──────── MATERIAL PROVIDED ────────

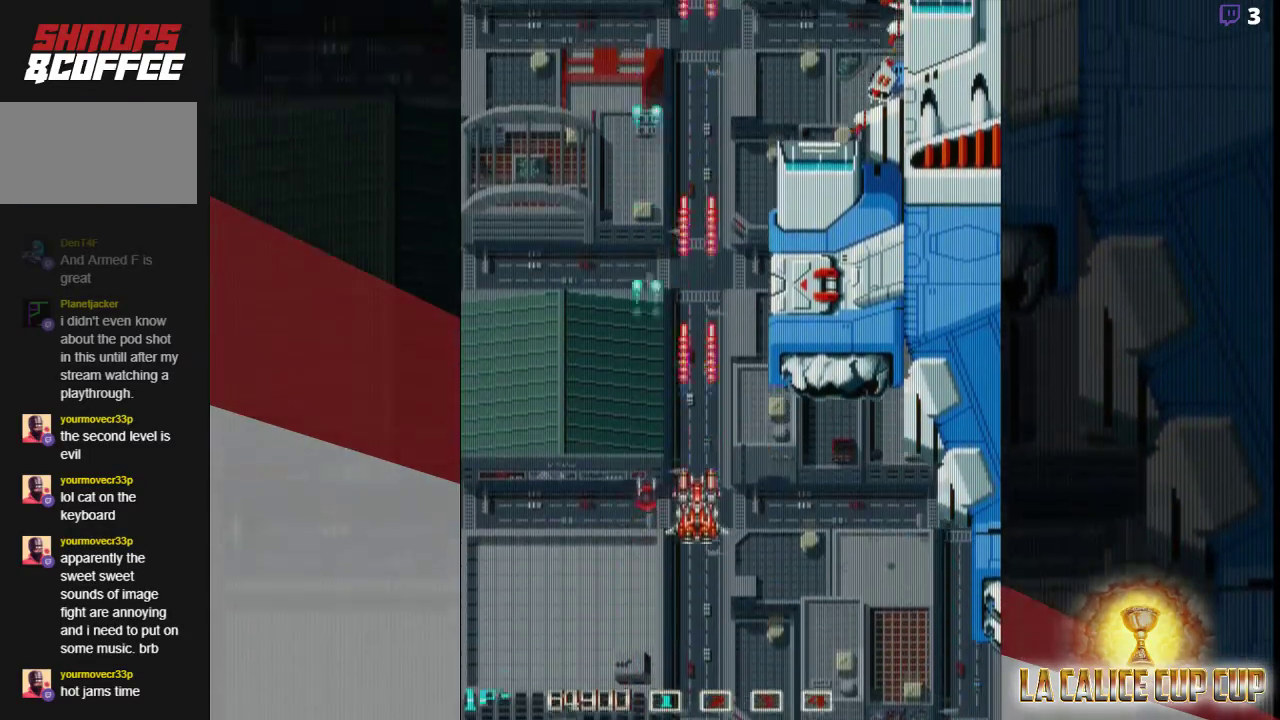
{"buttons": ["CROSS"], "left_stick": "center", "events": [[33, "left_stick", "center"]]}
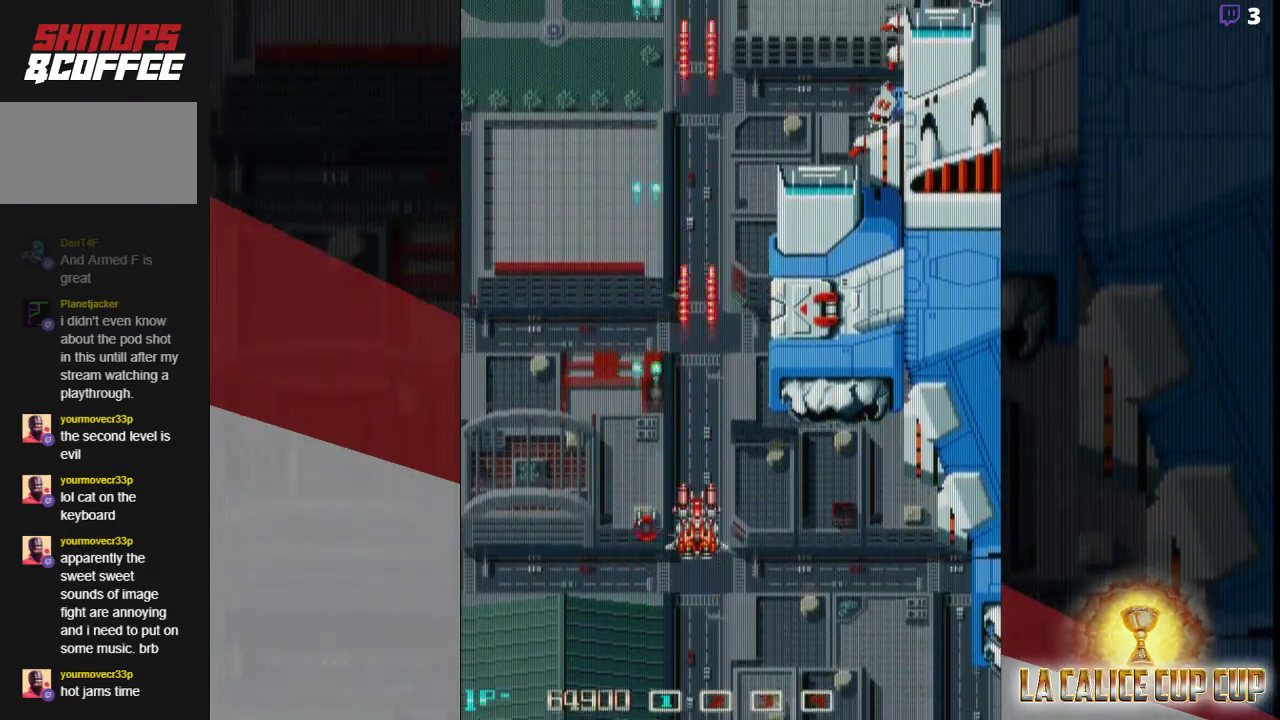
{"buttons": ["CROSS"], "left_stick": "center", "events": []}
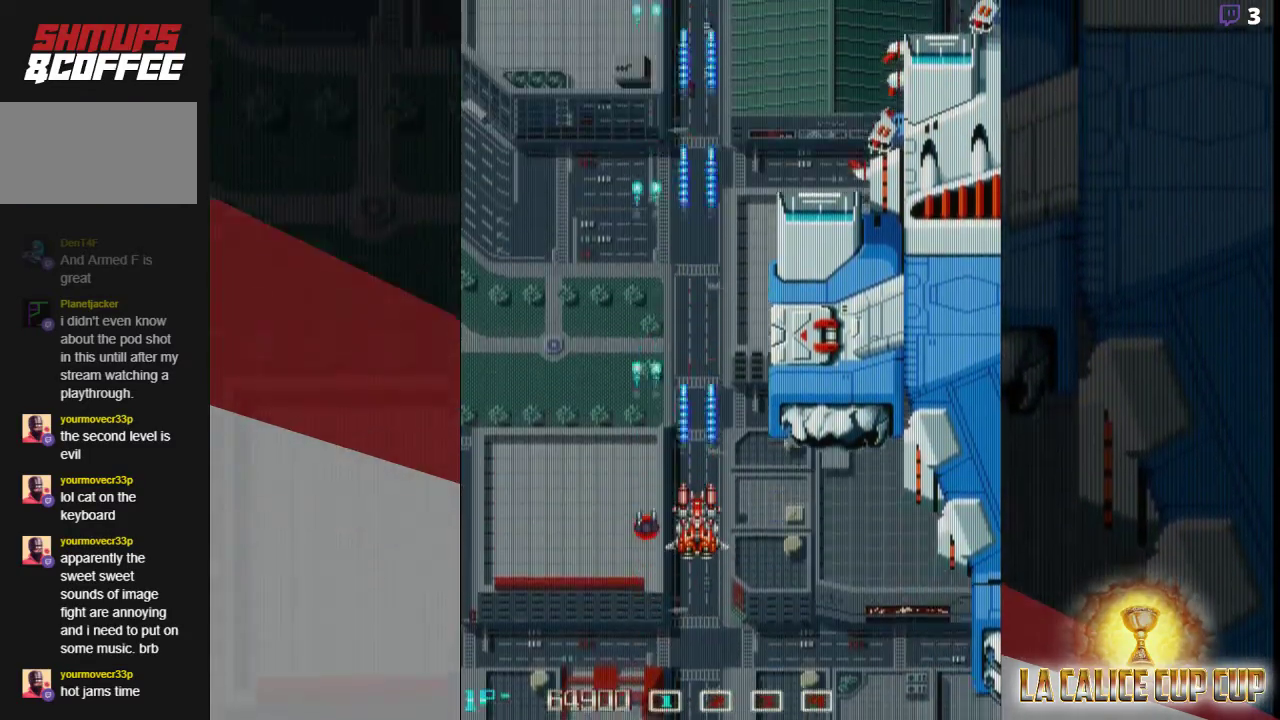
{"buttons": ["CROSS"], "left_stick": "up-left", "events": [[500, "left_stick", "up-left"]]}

────────

WORK TO BE COMPLETED
The result should be a verbatim copy of the data, free of pictures.

EXPECTED OUTPUT
{"buttons": ["CROSS"], "left_stick": "center", "events": [[33, "left_stick", "center"]]}
{"buttons": ["CROSS"], "left_stick": "center", "events": []}
{"buttons": ["CROSS"], "left_stick": "up-left", "events": [[500, "left_stick", "up-left"]]}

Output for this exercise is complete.